A few weeks from now, everyone who’s updated their Mac to OS X Mavericks will have what’s arguably the very best desktop eBook reader on any platform: iBooks for Mac. It’ll be free and will give you the nicest reading experience both for iBooks-purchased eBooks and for DRM-free ePub books. Combine that with Preview’s already best-in-class PDF reading experience, and you’ve got an app that’s hard to beat.

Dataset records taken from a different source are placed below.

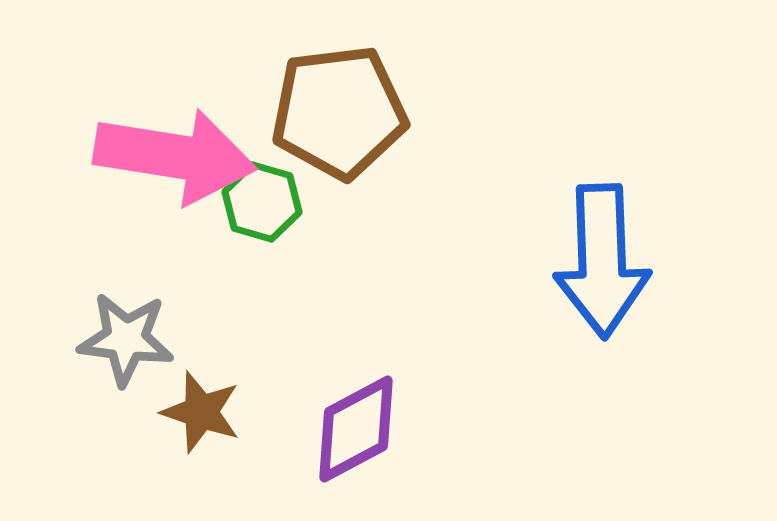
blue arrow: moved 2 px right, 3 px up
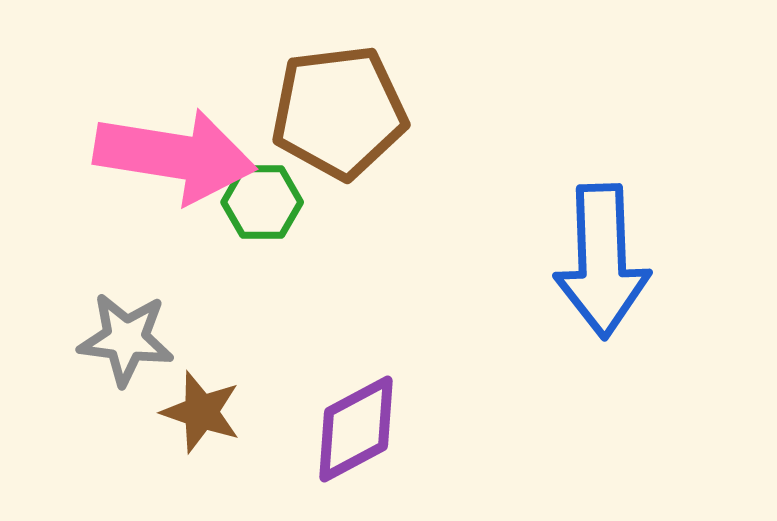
green hexagon: rotated 16 degrees counterclockwise
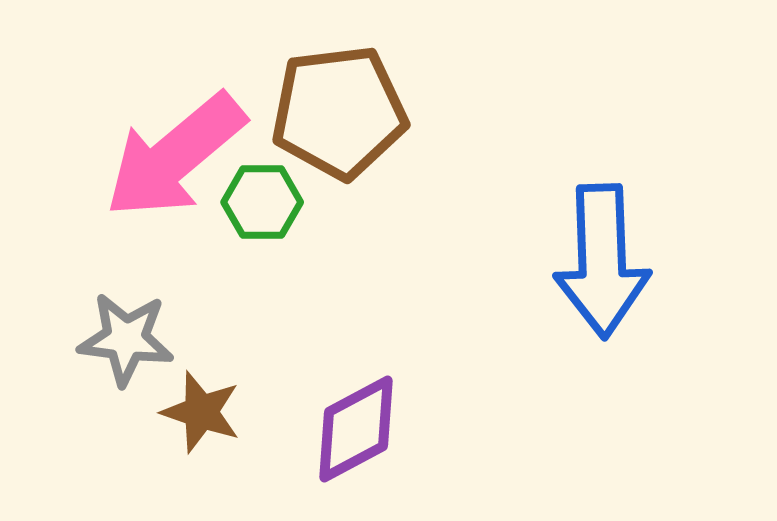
pink arrow: rotated 131 degrees clockwise
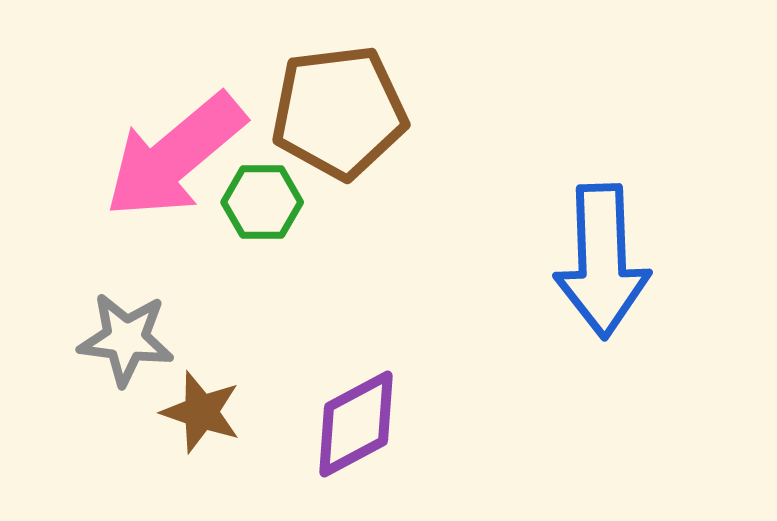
purple diamond: moved 5 px up
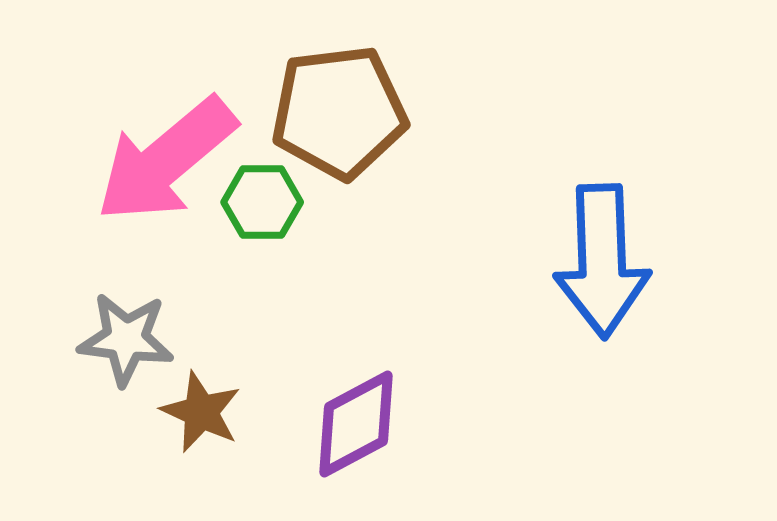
pink arrow: moved 9 px left, 4 px down
brown star: rotated 6 degrees clockwise
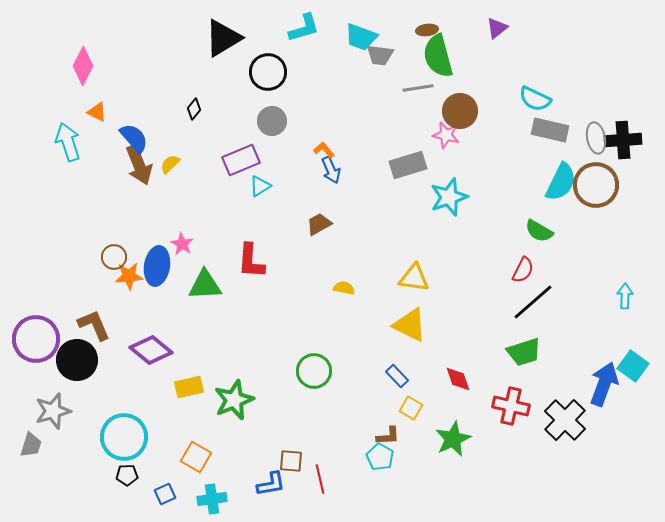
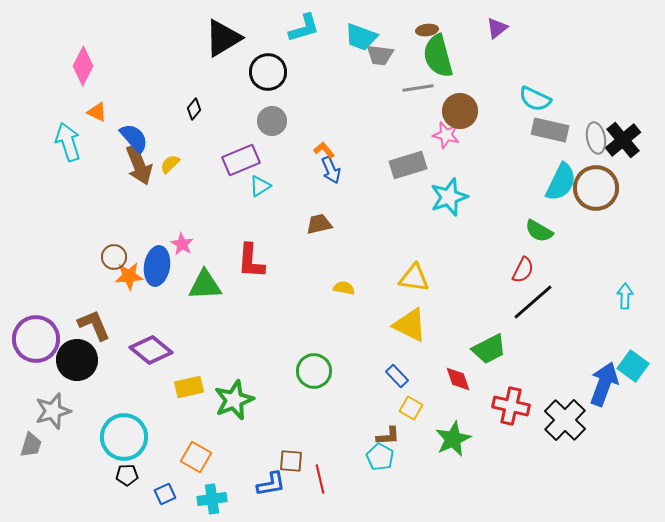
black cross at (623, 140): rotated 36 degrees counterclockwise
brown circle at (596, 185): moved 3 px down
brown trapezoid at (319, 224): rotated 16 degrees clockwise
green trapezoid at (524, 352): moved 35 px left, 3 px up; rotated 9 degrees counterclockwise
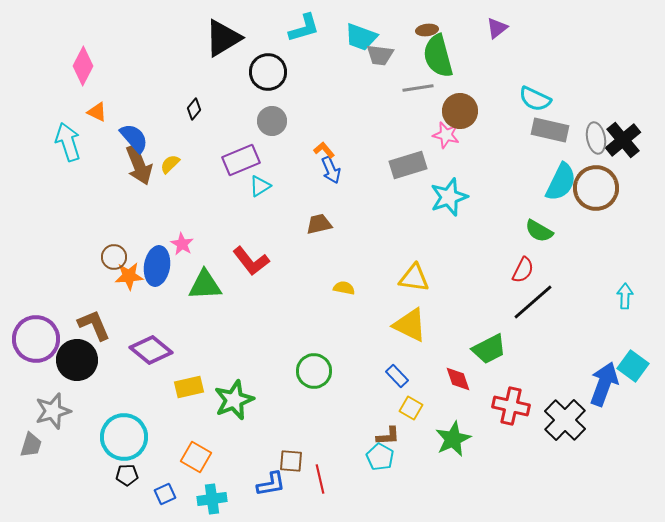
red L-shape at (251, 261): rotated 42 degrees counterclockwise
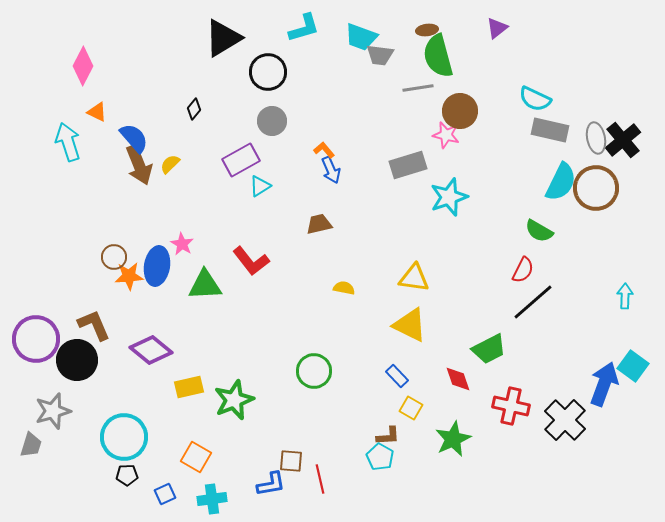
purple rectangle at (241, 160): rotated 6 degrees counterclockwise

And yet, I can’t help but think that there’s two eBook apps that have the best shot at staying relevant in the world of iBooks competition: Calibre and Clearview. The former will obviously live on for its geeky features that let you convert eBooks to and from a myriad number of formats and sync them with any devices you want. The latter, I think, has a decent shot at staying relevant simply due to its flexibility and annotation features combined with a very nice reading experience.

If you want a great eBook reading app for your Mac today — or for any Mac you won’t be upgrading to Mavericks, I’d definitely suggest getting a copy of Clearview. And if you don’t think iBooks’ basic highlighting features are enough for your needs, and you want support for more formats and customization, then Clearview’s the app you need too. After trying all of the best ones today, I can’t shake the feeling that Clearview’s #2 after iBooks for a great reading experience on the Mac today. At $6.99, you can’t go wrong with it.


An eBook reader app that lets you read and annotate books in all of the most popular formats. It's the best alternate to Apple's iBooks and Amazon's Kindle app.